Do ponto de vista moral, encontra-se a validação das experiências psicoativas com a Cannabis vividas por gerações de pessoas brancas e/ou de classe média que desde o final dos anos 1960 comprovaram na prática que fumar maconha não era a ‘porta de entrada’ para outras drogas mais pesadas, mas apenas um hábito social, com vantagens para a criatividade em uma economia cada vez mais imaterial e eletrônica.
Além da crescente aceitação social da maconha psicoativa (o THC), o reconhecimento científico dos princípios terapêuticos do CBD foi um impulso fundamental para a progressiva legalização.Não apenas do CBD, mas do próprio THC.
No Brasil
Mesmo em países conservadores como o Brasil, o CBD já entrou nos circuitos de aceitação social, médica e moral.
A decisão do Supremo Tribunal Federal (STF) de junho de 2024 que regulou o consumo legal de Cannabis, definiu quantos gramas e quantos pés de maconha uma pesso pode ter para ser considerada ‘usuária’ e não ‘traficante’. A Lei de Drogas de 2006 é omissa sobre isso para todas as drogas ilegais, mas só para a Cannabis é que houve mobilização social, lobby político e disposição judicial para a regulamentação do consumo.
Na perspectiva política, a maconha continua sendo entendida como um ‘problema de saúde e de segurança’ quando vinculada a populações pobres, negras ou indígenas. No dia-a-dia da repressão policial, o ‘usuário’ de maconha costuma ser branco, estudante, profissional e de classe média ou alta. Já o ‘traficante’ é negro, indígena, periférico, pobre, sem emprego fixo e de baixa escolaridade. A decisão do STF dificilmente alterará esse quadro.
Do crime ao empreendimento
Nos EUA, mais de 24 estados já legalizaram a Cannabis para uso terapêutico e recreativo e 13 para uso exclusivamente medicinal. Com isso, apenas 06 dos 50 estados dos EUA ainda proíbem totalmente a maconha.

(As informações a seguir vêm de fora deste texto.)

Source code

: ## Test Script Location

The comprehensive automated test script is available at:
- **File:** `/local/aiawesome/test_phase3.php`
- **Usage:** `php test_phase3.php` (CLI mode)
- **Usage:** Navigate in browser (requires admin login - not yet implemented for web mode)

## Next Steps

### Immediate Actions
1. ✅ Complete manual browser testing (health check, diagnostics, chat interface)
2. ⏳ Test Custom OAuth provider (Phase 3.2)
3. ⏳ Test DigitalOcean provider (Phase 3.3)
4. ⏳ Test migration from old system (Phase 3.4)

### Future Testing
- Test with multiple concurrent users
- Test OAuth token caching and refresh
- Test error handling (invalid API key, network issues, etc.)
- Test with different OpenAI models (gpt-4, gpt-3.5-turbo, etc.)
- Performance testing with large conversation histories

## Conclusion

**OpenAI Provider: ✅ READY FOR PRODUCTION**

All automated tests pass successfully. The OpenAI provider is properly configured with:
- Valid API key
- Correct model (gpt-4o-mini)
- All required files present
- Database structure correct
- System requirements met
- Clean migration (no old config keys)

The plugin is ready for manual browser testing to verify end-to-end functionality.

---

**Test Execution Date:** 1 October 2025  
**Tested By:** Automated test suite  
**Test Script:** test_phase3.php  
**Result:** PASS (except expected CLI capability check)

Diante desse quadro, Trump defende que a legislação federal 一 que ainda proíbe totalmente a maconha 一 seja aliviada para incentivar o mercado legal da planta.
Essa relação entre drogas e capitalismo existe há muito tempo. Na legalidade ou na ilegalidade, o mercado de drogas que produzem estados alterados de consciência é um negócio central da economia global. Nela, não existem drogas que sejam para sempre legais ou ilegais. O status jurídico depende da complexa conjunção entre interesses econômicos, políticos, geopolíticos e morais.

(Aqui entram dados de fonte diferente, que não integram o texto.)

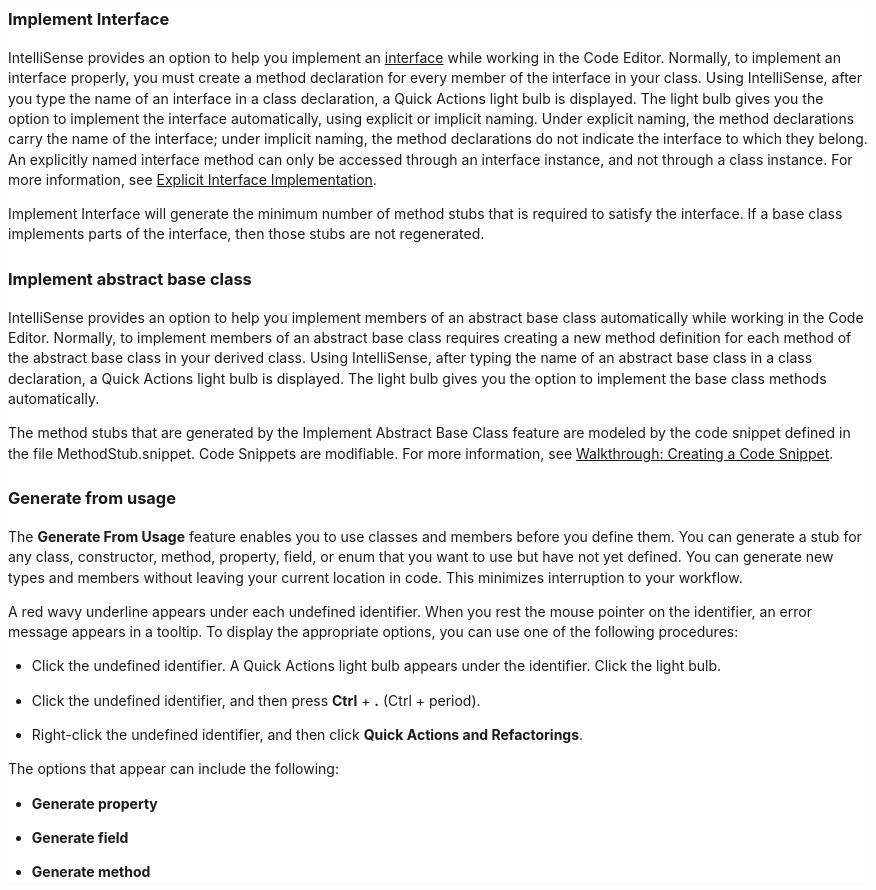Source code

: ### Implement Interface

IntelliSense provides an option to help you implement an [interface](/dotnet/csharp/language-reference/keywords/interface) while working in the Code Editor. Normally, to implement an interface properly, you must create a method declaration for every member of the interface in your class. Using IntelliSense, after you type the name of an interface in a class declaration, a Quick Actions light bulb is displayed. The light bulb gives you the option to implement the interface automatically, using explicit or implicit naming. Under explicit naming, the method declarations carry the name of the interface; under implicit naming, the method declarations do not indicate the interface to which they belong. An explicitly named interface method can only be accessed through an interface instance, and not through a class instance. For more information, see [Explicit Interface Implementation](/dotnet/csharp/programming-guide/interfaces/explicit-interface-implementation).

Implement Interface will generate the minimum number of method stubs that is required to satisfy the interface. If a base class implements parts of the interface, then those stubs are not regenerated.

### Implement abstract base class

IntelliSense provides an option to help you implement members of an abstract base class automatically while working in the Code Editor. Normally, to implement members of an abstract base class requires creating a new method definition for each method of the abstract base class in your derived class. Using IntelliSense, after typing the name of an abstract base class in a class declaration, a Quick Actions light bulb is displayed. The light bulb gives you the option to implement the base class methods automatically.

The method stubs that are generated by the Implement Abstract Base Class feature are modeled by the code snippet defined in the file MethodStub.snippet. Code Snippets are modifiable. For more information, see [Walkthrough: Creating a Code Snippet](../ide/walkthrough-creating-a-code-snippet.md).

### Generate from usage

The **Generate From Usage** feature enables you to use classes and members before you define them. You can generate a stub for any class, constructor, method, property, field, or enum that you want to use but have not yet defined. You can generate new types and members without leaving your current location in code. This minimizes interruption to your workflow.

A red wavy underline appears under each undefined identifier. When you rest the mouse pointer on the identifier, an error message appears in a tooltip. To display the appropriate options, you can use one of the following procedures:

- Click the undefined identifier. A Quick Actions light bulb appears under the identifier. Click the light bulb.

- Click the undefined identifier, and then press **Ctrl** + **.** (Ctrl + period).

- Right-click the undefined identifier, and then click **Quick Actions and Refactorings**.

The options that appear can include the following:

- **Generate property**

- **Generate field**

- **Generate method**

O que nunca parece mudar é a regra do “dois pesos e duas medidas”: quando quem produz, vende, lucra e usa é branco e está no topo da hierarquia social, prevalece a aceitação e a legalidade. Quando quem está na mira é racializado e está na ampla base da pirâmide social, vale a ‘guerra às drogas’. Que não é contra ‘as drogas’, obviamente, mas contra pessoas associadas a elas e que são nitidamente definidas como alvos.